The necessarily uncomfortable role of Non-Executive Directors: Insights from Rotman’s David Beatty
NOTE: This article was featured on the IEDP Developing Leaders website.
Irving Olds, who was chairman of US Steel Inc in the 1940s, noted that non-executive or ‘independent’ directors of corporations were “like the parsley on fish – decorous but not useful”, notes David Beatty in a conversation with IEDP.
Beatty is a world authority on Boards and the governance of public corporations and currently holds the Conway Chair at the Clarkson Centre for Board Effectiveness at the Rotman School of Management, University of Toronto where he also leads the Directors’ Education Program which has graduated over 6,000 prominent Canadians since its founding in 2004.
Bringing value to an independent director’s role is really hard, stresses Beatty, but something that is increasingly important for corporations to ensure that their Board is adding value to the company.

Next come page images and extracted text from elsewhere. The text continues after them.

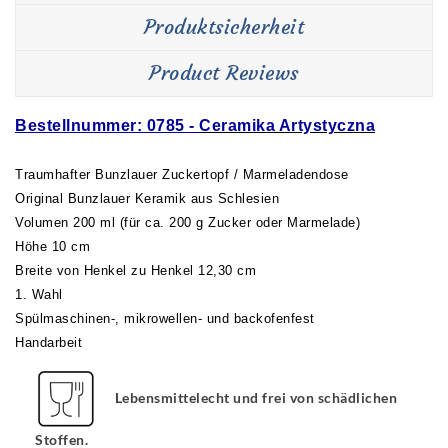
Produktsicherheit
Product Reviews
Bestellnummer: 0785 -
Ceramika Artystyczna
Traumhafter Bunzlauer Zuckertopf / Marmeladendose
Original Bunzlauer Keramik aus Schlesien
Volumen 200 ml (für ca. 200 g Zucker oder Marmelade)
Höhe 10 cm
Breite von Henkel zu Henkel 12,30 cm
1. Wahl
Spülmaschinen-, mikrowellen- und backofenfest
Handarbeit
Lebensmittelecht und frei von schädlichen
Stoffen.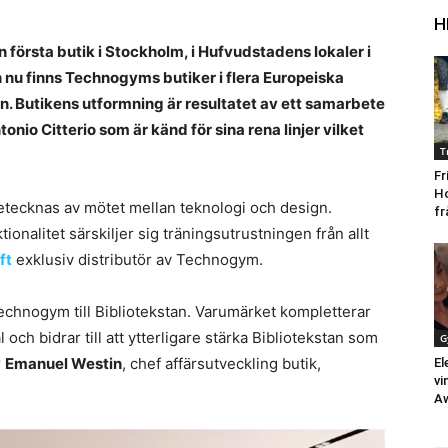
H
n första butik i Stockholm, i Hufvudstadens lokaler i
nu finns Technogyms butiker i flera Europeiska
 Butikens utformning är resultatet av ett samarbete
io Citterio som är känd för sina rena linjer vilket
T
Fr
Ho
tecknas av mötet mellan teknologi och design.
fr
onalitet särskiljer sig träningsutrustningen från allt
ft
exklusiv distributör av Technogym.
Technogym till Bibliotekstan. Varumärket kompletterar
 och bidrar till att ytterligare stärka Bibliotekstan som
G
r
Emanuel Westin
, chef affärsutveckling butik,
El
vi
Aw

Most boards do well at their ‘policing’ and compliance roles but not so well in the value adding role. He highlights some critical points that need to be actioned to create such value.

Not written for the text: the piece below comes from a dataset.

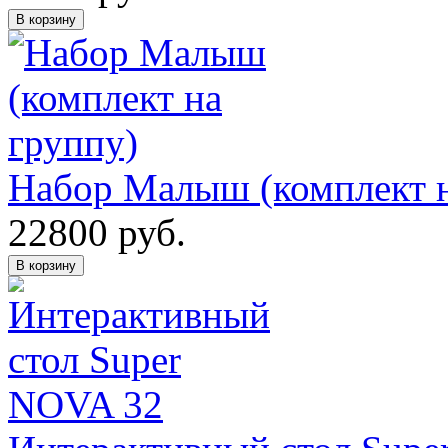
В корзину
Набор Малыш (комплект н
22800
руб.
В корзину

The challenge can be illustrated by a picture of ‘The Grand Canyon’. There is a 26-mile gap between one side and the other. On one side is the top management team – investing perhaps 3,000 hours a year in their work; often with a lifetime of experience in their industry and usually with a single-minded focus on the company. On the other side, 26 miles distant, is the board. Independent directors of large, publicly traded companies spend perhaps 250 hours a year on their duties. That’s only 8% of the hours invested by the management team. Most often the independent directors are accomplished businessmen with enviable track records of proven achievement. But in most cases, they are completely unfamiliar with the industry the company competes within. They are ‘gifted amateurs’. Finally, independent directors normally have a significant portfolio of other interests in their lives. This portfolio might include other boards, their own money, the Swiss ski holiday, the Caribbean yachting expedition… they do not have a single minded and dedicated focus on the company on whose board they sit.
These challenges create a large opportunity for the management team to lead the Board, rather than the other way around, says Beatty.

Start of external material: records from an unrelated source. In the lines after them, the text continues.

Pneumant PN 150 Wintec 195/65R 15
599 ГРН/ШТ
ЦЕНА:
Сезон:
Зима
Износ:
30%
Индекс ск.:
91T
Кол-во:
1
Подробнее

Beatty sees that this gap is essentially unbridgeable, so the Board side needs to arm itself with external knowledge to bring value to the management team. The Board has multiple advantages over the management team in being able to see the wood for the trees, not being bogged-down in the daily fire-fight of management team. They should lever this advantage to scan the horizon for alternative viewpoints and opinions. Beatty advocates Board directors to engage with three particular sources to gain this knowledge from:
1/ Current shareholders. Traditionally corporations’ ‘Investor Relations’ teams and the senior management have been the main interface with key shareholders (principally the institutional investors in the corporation). Beatty encourages independent Board directors to take part in these meetings, often without any management present.
This is a policy also being encouraged by the bosses of the world’s largest fund managers – the heads of both Blackrock and Vanguard groups have advocated Boards do this. Andy Bryant, the independent chair of Intel Group meets with four of the largest stockholders in Intel each quarter.
2/ Off-site strategy meetings are now regular fixtures on the calendar for all senior management and Boards. The agenda and presentations are most likely to be arranged and made by the senior management to the Board, with little Board input. Beatty recommends that Board directors seek third party opinions on any significant or contentious proposals or papers that management is proposing.
External experts who really understand the sector that can be brought in to help explore and stress-test new management ideas are going to be much more robust and reveal any potential flaws, than the Board can alone. This process need not be an antagonistic one, but positioned as supporting the new initiative to further improve it, while retaining the option to discard it if it unravels under closer examination.
3/ Activist investors. Beatty’s third source of external expertise is the most radical – and is to invite the lion into the den. All public corporations today exist under the potential threat of attack from activist investors. Beatty has identified over 500 activist firms that are permanently analysing potential targets – while predominantly located in the US, they are spreading around the globe and can mobilize trillions of dollars in funding very quickly.
Activist investors will often have spent many millions of their own money analysing potential target companies and will then share their insights with current passive institutional investors to try and persuade them a different strategy would be more profitable. These perspectives and analyses should be invaluable to Board directors, allowing them to look at their strategy through an alternate prism to the one that the executive team presents, and he encourages Directors to speak with activists to get their perspectives early.
Beatty notes that the CFO, who will not have any direct capital responsibility unlike other senior executives, should be relatively dispassionate about capital allocation and is therefore a key ally and link between the executive team and the independent Board to explore the activists thinking with afterwards.
The relationship between Board and executives should not be a cosy one; the Board is there to probe and challenge the executive’s thinking for the long-term benefit of the business. Beatty acknowledges that these three interventions may make the management team uncomfortable, but handled well they should also make for a much stronger strategy process.